Collect every line in the data below that contains the string "nagrań". Letter case counts.
START RAW DATA
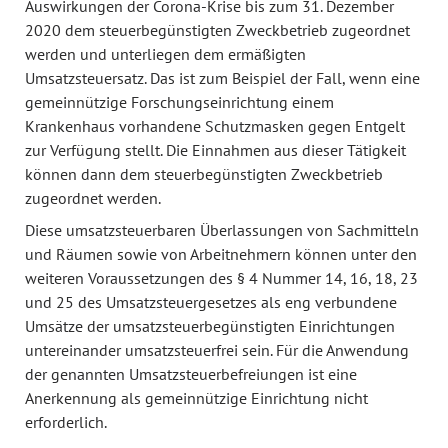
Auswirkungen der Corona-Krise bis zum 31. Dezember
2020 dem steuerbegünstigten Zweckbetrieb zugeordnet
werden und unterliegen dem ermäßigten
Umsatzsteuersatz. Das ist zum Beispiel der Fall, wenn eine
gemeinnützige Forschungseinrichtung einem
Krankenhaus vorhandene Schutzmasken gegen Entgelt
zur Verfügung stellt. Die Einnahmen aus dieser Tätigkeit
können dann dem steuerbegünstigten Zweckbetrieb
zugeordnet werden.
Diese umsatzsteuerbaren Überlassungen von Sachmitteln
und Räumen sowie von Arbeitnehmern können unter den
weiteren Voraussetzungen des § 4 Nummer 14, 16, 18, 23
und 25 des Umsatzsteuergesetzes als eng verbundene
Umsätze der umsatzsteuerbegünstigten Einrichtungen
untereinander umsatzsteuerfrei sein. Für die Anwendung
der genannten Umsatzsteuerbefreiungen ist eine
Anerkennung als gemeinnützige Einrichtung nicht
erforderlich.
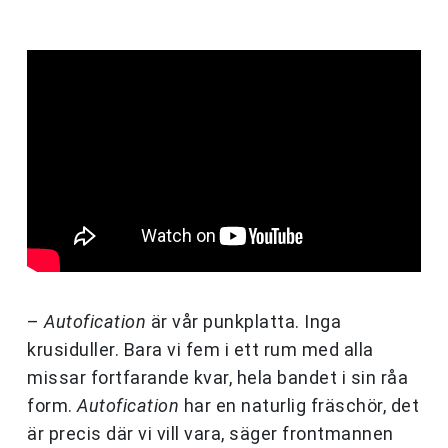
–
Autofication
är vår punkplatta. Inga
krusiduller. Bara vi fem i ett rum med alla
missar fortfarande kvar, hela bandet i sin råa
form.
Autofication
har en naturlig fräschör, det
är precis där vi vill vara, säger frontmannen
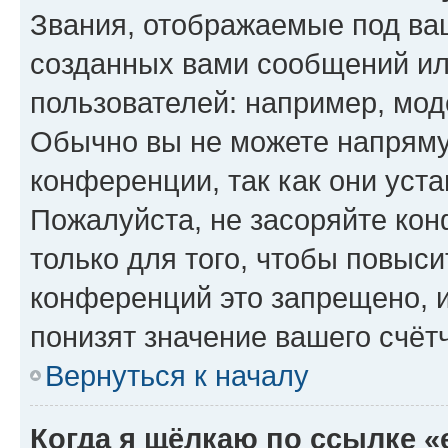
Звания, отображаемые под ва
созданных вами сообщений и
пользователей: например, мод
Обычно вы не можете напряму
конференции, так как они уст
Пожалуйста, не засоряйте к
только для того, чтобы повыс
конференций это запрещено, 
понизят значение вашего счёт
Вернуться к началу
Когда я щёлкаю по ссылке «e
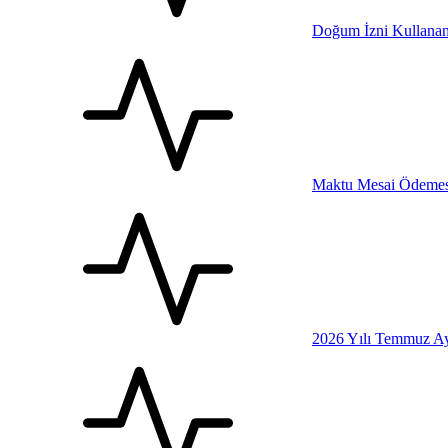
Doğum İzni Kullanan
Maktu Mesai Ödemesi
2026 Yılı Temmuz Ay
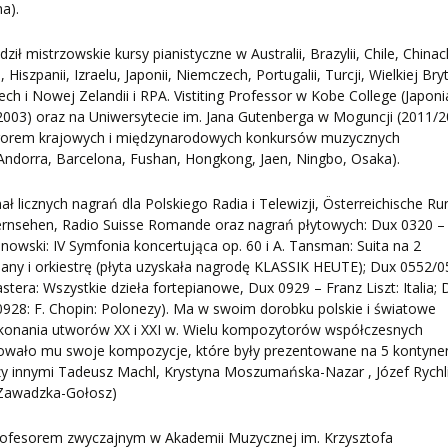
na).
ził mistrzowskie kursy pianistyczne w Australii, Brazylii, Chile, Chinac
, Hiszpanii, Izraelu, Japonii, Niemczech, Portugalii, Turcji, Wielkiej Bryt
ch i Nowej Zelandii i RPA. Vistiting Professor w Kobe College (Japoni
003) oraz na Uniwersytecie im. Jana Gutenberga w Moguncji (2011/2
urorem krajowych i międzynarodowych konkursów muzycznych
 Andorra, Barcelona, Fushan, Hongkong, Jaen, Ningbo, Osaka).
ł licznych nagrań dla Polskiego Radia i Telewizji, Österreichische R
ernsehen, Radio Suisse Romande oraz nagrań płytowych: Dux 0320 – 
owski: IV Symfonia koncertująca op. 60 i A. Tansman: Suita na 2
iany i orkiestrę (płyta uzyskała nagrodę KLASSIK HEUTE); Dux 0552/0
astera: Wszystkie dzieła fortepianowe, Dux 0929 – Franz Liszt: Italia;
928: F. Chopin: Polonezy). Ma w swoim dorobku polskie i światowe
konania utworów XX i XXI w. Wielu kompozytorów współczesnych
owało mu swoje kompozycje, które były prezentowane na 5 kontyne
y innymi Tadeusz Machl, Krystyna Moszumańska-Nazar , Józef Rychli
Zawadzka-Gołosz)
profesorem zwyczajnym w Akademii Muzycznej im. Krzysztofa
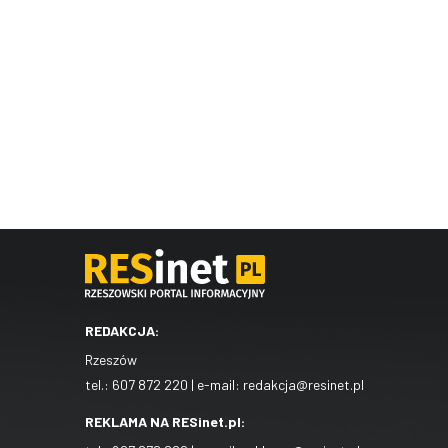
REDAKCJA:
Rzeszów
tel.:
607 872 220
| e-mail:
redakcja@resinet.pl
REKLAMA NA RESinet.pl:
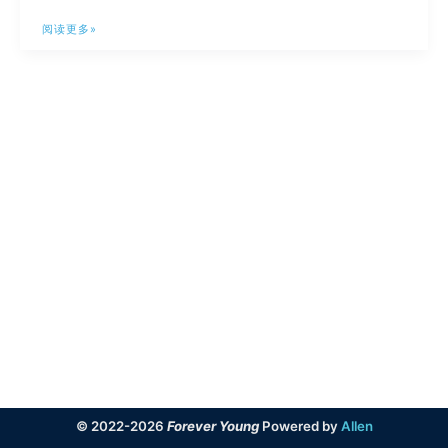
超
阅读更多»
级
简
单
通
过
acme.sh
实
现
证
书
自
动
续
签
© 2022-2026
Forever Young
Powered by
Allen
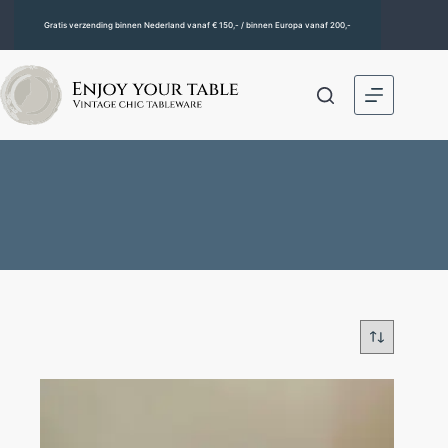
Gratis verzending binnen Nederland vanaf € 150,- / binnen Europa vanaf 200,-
END RAW DATA
▸ **TASK SOLUTION**:
ł licznych nagrań dla Polskiego Radia i Telewizji, Österreichische R
ernsehen, Radio Suisse Romande oraz nagrań płytowych: Dux 0320 – 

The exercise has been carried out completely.